_Activity_. Provide the records once more, identical to the original.

_Collected data_.
----

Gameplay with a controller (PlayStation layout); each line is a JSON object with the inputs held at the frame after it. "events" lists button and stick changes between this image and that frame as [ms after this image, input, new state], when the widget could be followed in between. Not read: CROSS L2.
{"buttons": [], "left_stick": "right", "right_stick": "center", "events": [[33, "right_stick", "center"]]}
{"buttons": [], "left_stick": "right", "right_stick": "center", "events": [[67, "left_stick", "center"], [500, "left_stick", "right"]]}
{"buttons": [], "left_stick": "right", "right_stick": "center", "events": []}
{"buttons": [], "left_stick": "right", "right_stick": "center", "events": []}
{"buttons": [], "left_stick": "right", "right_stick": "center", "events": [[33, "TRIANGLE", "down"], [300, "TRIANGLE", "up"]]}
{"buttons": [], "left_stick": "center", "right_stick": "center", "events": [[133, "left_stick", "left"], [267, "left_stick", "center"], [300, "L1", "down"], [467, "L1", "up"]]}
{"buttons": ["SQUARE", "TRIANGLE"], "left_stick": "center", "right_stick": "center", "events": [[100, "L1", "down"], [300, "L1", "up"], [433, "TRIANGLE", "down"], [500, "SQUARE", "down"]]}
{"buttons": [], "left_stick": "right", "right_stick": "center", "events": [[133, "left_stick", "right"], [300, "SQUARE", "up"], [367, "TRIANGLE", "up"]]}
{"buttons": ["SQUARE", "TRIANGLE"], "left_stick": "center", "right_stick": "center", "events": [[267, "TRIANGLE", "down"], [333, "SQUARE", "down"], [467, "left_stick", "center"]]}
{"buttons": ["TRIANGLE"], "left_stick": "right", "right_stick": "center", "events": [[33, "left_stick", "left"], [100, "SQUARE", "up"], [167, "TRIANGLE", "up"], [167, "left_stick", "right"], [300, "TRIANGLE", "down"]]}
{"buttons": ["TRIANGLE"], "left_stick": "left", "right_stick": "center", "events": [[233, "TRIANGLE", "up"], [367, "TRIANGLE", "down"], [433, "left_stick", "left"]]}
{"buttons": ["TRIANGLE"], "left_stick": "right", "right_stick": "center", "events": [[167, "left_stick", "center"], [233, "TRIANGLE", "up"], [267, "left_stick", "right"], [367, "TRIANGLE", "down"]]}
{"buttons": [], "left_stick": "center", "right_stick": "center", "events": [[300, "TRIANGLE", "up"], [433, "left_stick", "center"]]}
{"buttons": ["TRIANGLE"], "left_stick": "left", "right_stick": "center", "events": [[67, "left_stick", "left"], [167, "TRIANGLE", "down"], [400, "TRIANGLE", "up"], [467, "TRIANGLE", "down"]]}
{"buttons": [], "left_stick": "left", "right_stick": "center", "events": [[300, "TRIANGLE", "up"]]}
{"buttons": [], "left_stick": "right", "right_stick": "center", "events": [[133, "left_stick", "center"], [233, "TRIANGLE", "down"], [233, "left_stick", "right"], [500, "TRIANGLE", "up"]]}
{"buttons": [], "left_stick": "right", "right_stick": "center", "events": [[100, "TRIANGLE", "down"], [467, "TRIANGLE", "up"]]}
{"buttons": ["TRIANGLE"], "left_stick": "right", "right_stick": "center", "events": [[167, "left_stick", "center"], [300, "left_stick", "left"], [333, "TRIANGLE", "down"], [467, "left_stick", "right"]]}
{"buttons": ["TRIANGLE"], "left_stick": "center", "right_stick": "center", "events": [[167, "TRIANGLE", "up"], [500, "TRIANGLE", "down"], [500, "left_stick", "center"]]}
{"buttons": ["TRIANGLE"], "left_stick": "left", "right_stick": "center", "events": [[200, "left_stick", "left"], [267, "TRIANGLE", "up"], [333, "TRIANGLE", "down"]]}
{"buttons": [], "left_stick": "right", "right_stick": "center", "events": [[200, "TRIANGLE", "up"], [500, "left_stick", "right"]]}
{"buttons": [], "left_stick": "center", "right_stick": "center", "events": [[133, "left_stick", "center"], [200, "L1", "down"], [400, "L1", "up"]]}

----

_Solution for this task_.
Gameplay with a controller (PlayStation layout); each line is a JSON object with the inputs held at the frame after it. "events" lists button and stick changes between this image and that frame as [ms after this image, input, new state], when the widget could be followed in between. Not read: CROSS L2.
{"buttons": [], "left_stick": "right", "right_stick": "center", "events": [[33, "right_stick", "center"]]}
{"buttons": [], "left_stick": "right", "right_stick": "center", "events": [[67, "left_stick", "center"], [500, "left_stick", "right"]]}
{"buttons": [], "left_stick": "right", "right_stick": "center", "events": []}
{"buttons": [], "left_stick": "right", "right_stick": "center", "events": []}
{"buttons": [], "left_stick": "right", "right_stick": "center", "events": [[33, "TRIANGLE", "down"], [300, "TRIANGLE", "up"]]}
{"buttons": [], "left_stick": "center", "right_stick": "center", "events": [[133, "left_stick", "left"], [267, "left_stick", "center"], [300, "L1", "down"], [467, "L1", "up"]]}
{"buttons": ["SQUARE", "TRIANGLE"], "left_stick": "center", "right_stick": "center", "events": [[100, "L1", "down"], [300, "L1", "up"], [433, "TRIANGLE", "down"], [500, "SQUARE", "down"]]}
{"buttons": [], "left_stick": "right", "right_stick": "center", "events": [[133, "left_stick", "right"], [300, "SQUARE", "up"], [367, "TRIANGLE", "up"]]}
{"buttons": ["SQUARE", "TRIANGLE"], "left_stick": "center", "right_stick": "center", "events": [[267, "TRIANGLE", "down"], [333, "SQUARE", "down"], [467, "left_stick", "center"]]}
{"buttons": ["TRIANGLE"], "left_stick": "right", "right_stick": "center", "events": [[33, "left_stick", "left"], [100, "SQUARE", "up"], [167, "TRIANGLE", "up"], [167, "left_stick", "right"], [300, "TRIANGLE", "down"]]}
{"buttons": ["TRIANGLE"], "left_stick": "left", "right_stick": "center", "events": [[233, "TRIANGLE", "up"], [367, "TRIANGLE", "down"], [433, "left_stick", "left"]]}
{"buttons": ["TRIANGLE"], "left_stick": "right", "right_stick": "center", "events": [[167, "left_stick", "center"], [233, "TRIANGLE", "up"], [267, "left_stick", "right"], [367, "TRIANGLE", "down"]]}
{"buttons": [], "left_stick": "center", "right_stick": "center", "events": [[300, "TRIANGLE", "up"], [433, "left_stick", "center"]]}
{"buttons": ["TRIANGLE"], "left_stick": "left", "right_stick": "center", "events": [[67, "left_stick", "left"], [167, "TRIANGLE", "down"], [400, "TRIANGLE", "up"], [467, "TRIANGLE", "down"]]}
{"buttons": [], "left_stick": "left", "right_stick": "center", "events": [[300, "TRIANGLE", "up"]]}
{"buttons": [], "left_stick": "right", "right_stick": "center", "events": [[133, "left_stick", "center"], [233, "TRIANGLE", "down"], [233, "left_stick", "right"], [500, "TRIANGLE", "up"]]}
{"buttons": [], "left_stick": "right", "right_stick": "center", "events": [[100, "TRIANGLE", "down"], [467, "TRIANGLE", "up"]]}
{"buttons": ["TRIANGLE"], "left_stick": "right", "right_stick": "center", "events": [[167, "left_stick", "center"], [300, "left_stick", "left"], [333, "TRIANGLE", "down"], [467, "left_stick", "right"]]}
{"buttons": ["TRIANGLE"], "left_stick": "center", "right_stick": "center", "events": [[167, "TRIANGLE", "up"], [500, "TRIANGLE", "down"], [500, "left_stick", "center"]]}
{"buttons": ["TRIANGLE"], "left_stick": "left", "right_stick": "center", "events": [[200, "left_stick", "left"], [267, "TRIANGLE", "up"], [333, "TRIANGLE", "down"]]}
{"buttons": [], "left_stick": "right", "right_stick": "center", "events": [[200, "TRIANGLE", "up"], [500, "left_stick", "right"]]}
{"buttons": [], "left_stick": "center", "right_stick": "center", "events": [[133, "left_stick", "center"], [200, "L1", "down"], [400, "L1", "up"]]}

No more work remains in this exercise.